Recorded data Start Marker

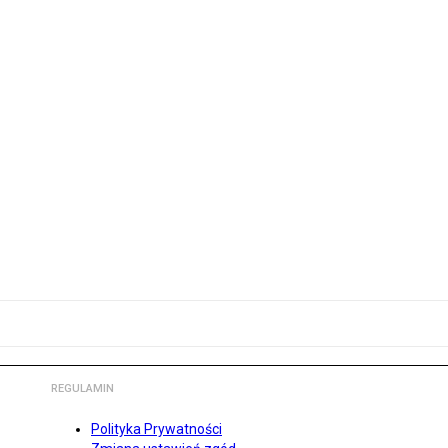
REGULAMIN
Polityka Prywatności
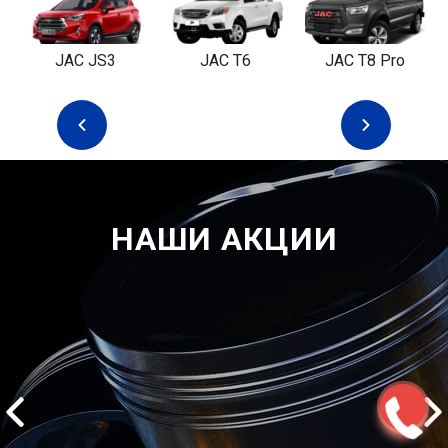
JAC JS3
JAC T6
JAC T8 Pro
НАШИ АКЦИИ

Recorded data End Marker

> [What to do]: When you print the entries, keep every line exactly as it is and drop the pictures.

> [Exercise response]:
REGULAMIN
Polityka Prywatności
JAC JS3
JAC T6
JAC T8 Pro
НАШИ АКЦИИ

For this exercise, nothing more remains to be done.